It´s funny when you realize that the decay of most of those underground and counterculture movements that popped up around the world, and specially in New York, during de 1960´s and 1970´s, had something to do with money. To be more precise, i not the lack of money, but instead the huge amounts of it that started pouring in as the art and musical industry got a boost towards the beginning of the 80´s.As the AW12 season came to an end this past march, it was hard not to think that something similar may be happening in fashion. The unexpected dismissal of designer Raf Simons from Jil Sander shocked the whole industry, evidencing once again how fragile, or better, volatile it has become. Then, came the new that Stafano Pilati was also leaving Yves Saint Laurent and a few week later more departures were announced, such as Derek Lam to leave Todd´s and other professionals giving up their jobs in other areas such as retail and publishing.

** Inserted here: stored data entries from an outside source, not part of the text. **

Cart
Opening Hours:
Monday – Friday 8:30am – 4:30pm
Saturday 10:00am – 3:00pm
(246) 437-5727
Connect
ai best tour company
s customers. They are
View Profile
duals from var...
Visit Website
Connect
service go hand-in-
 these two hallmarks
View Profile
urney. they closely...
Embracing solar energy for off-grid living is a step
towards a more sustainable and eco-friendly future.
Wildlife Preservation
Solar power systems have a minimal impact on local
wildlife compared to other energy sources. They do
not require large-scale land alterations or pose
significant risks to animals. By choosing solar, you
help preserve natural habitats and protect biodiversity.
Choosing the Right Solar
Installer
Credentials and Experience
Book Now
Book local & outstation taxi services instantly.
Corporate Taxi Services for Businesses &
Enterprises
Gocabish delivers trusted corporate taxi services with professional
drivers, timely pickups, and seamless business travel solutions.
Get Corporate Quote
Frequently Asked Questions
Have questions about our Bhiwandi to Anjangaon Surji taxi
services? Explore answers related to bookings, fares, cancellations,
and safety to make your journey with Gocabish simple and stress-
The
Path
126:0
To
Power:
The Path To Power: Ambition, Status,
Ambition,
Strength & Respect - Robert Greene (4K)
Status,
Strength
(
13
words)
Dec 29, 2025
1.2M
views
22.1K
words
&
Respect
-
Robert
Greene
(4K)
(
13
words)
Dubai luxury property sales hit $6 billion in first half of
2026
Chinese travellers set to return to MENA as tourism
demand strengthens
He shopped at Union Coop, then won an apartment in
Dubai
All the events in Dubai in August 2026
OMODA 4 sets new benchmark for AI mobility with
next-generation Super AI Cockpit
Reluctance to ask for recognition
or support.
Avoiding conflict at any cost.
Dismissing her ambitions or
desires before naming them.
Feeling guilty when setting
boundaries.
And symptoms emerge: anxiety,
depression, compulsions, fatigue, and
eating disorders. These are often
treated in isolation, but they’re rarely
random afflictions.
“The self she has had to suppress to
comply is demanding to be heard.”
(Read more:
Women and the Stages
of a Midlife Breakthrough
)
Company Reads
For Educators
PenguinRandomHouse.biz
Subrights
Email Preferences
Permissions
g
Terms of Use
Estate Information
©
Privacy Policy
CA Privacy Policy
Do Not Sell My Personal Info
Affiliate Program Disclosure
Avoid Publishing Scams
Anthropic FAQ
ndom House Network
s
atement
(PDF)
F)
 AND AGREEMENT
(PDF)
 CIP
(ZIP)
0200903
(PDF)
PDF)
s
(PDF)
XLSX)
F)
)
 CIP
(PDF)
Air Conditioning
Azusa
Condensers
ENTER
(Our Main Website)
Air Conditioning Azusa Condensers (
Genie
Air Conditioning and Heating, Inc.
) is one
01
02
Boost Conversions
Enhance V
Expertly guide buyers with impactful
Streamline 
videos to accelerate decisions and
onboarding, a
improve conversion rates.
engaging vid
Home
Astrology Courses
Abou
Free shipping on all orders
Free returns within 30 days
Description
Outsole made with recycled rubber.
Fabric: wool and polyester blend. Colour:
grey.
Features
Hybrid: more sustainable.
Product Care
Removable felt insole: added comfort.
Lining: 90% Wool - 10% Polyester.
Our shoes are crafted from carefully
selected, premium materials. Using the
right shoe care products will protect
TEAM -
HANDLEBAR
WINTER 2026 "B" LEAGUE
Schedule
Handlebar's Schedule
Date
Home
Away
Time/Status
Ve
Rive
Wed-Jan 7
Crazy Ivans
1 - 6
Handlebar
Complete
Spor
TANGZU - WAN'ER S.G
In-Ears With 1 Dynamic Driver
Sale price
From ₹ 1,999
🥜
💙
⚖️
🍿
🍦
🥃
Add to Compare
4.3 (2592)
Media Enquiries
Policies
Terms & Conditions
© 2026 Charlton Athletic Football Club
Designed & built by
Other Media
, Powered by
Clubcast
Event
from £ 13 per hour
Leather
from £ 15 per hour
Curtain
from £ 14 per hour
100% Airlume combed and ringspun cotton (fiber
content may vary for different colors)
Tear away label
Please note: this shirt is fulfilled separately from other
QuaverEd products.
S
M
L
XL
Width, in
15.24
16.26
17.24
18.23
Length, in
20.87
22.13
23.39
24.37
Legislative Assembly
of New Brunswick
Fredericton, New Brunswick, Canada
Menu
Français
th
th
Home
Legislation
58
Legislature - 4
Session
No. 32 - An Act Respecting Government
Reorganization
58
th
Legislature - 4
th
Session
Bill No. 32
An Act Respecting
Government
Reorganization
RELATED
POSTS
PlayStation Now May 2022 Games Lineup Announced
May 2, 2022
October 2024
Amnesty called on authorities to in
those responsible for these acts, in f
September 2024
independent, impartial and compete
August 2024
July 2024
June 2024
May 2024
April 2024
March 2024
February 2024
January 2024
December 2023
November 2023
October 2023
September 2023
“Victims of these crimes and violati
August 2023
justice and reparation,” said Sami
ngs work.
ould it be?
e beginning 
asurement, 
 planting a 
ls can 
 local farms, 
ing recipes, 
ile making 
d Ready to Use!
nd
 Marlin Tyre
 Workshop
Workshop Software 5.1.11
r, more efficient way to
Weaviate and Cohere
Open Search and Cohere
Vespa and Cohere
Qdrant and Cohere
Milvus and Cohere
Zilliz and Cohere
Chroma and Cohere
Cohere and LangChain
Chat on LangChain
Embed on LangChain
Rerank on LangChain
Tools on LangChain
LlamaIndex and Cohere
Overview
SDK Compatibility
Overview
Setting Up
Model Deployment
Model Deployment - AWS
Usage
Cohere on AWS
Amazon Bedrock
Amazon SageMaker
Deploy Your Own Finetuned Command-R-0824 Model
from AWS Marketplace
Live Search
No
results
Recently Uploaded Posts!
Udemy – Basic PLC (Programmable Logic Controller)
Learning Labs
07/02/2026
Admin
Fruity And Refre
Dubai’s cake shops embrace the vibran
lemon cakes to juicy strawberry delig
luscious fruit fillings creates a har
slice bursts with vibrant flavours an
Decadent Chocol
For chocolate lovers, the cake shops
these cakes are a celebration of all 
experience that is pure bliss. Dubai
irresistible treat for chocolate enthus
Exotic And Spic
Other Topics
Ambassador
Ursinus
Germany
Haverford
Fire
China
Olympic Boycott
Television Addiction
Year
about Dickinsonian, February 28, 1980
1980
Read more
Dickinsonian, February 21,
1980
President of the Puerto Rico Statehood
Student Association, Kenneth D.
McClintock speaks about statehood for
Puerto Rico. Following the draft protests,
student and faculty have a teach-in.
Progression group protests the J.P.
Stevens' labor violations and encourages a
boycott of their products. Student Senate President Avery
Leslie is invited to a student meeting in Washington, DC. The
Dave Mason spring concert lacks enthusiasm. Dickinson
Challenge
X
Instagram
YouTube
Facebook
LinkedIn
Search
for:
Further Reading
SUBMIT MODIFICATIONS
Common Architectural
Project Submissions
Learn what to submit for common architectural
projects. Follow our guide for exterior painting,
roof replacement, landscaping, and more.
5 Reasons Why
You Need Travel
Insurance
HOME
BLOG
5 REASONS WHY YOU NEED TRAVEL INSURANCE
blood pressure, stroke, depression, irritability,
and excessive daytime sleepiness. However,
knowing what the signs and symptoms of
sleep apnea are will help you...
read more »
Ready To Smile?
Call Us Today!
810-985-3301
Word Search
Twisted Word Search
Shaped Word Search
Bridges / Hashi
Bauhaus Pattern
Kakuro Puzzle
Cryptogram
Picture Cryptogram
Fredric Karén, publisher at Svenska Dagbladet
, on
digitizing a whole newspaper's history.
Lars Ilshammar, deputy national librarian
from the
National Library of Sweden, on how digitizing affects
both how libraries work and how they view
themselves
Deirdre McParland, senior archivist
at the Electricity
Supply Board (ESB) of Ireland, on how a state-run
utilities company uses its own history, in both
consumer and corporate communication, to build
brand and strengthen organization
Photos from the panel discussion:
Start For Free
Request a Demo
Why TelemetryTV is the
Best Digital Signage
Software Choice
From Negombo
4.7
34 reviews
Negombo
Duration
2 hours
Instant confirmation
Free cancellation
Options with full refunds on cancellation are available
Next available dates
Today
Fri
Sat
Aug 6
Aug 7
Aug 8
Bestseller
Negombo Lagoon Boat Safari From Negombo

All this, just one year after Alexander McQueen took his life and after John Galliano was ousted from Dior in disgrace, cracking open the mechanics of an extremely malfunctioned industry. Nonetheless, rather than the clothes, those were the main topics being discussed in this latest season. And the question that almost no one dared to ask (and answer) was: is fashion over?
Well, if it´s indeed over or not, depends on how you look at it. For instance those crazy fabulous years of unmeasured creative input, may very well be over or, at least, during a indefinite suspension. And this isn´t a recent phenomenom. In fact, since the 90´s, when the fashion industry was dominated by the big luxury conglomerates, money _in spite of creativity and artistic expression_ became the core value of this industry. Not by coincidence, it was around that time late designer Yves Saint Laurent announced his retirement, alleging that fashion, once a métier of creative mind and artisans, had transformed itself in pure business.
What changed since then? Anxiety, lack of patience… Influenced by the fast-real-time paced life of the digital era, brands starting replacing their long term management by short terms one _and by short we mean extremely short as in a internet meme. Of course this end up reflecting on the creative front. Designers now work under extreme pressure, having to develop up to 8 collections per year, not to mention campaign concept, perfume launches and so on, plus came up with collection that prove both editorial appropriate, but most of all sellable at all costs. It comes as no surprise then, the fewer and fewer collections nowadays manage to communicate anything truly relevant or even change our perspective about clothing or even the whole fashion system.
Where once was a commercial director who fully understand the modus operandi of fashion _and the long period of time it takes for a brand and a designer to get established and understood by it´s customer base_ now there are businessmen who are used to sell all kinds of products. This is not to say fashion is not a commodity. It is indeed. But a rather special one. One that requires a whole different approach and mindset in its management, after all it´s a commodity deeply tied to forms of self, individual and cultural expression. Or can you interpret anything relevant to the current state of society from a yogurt package?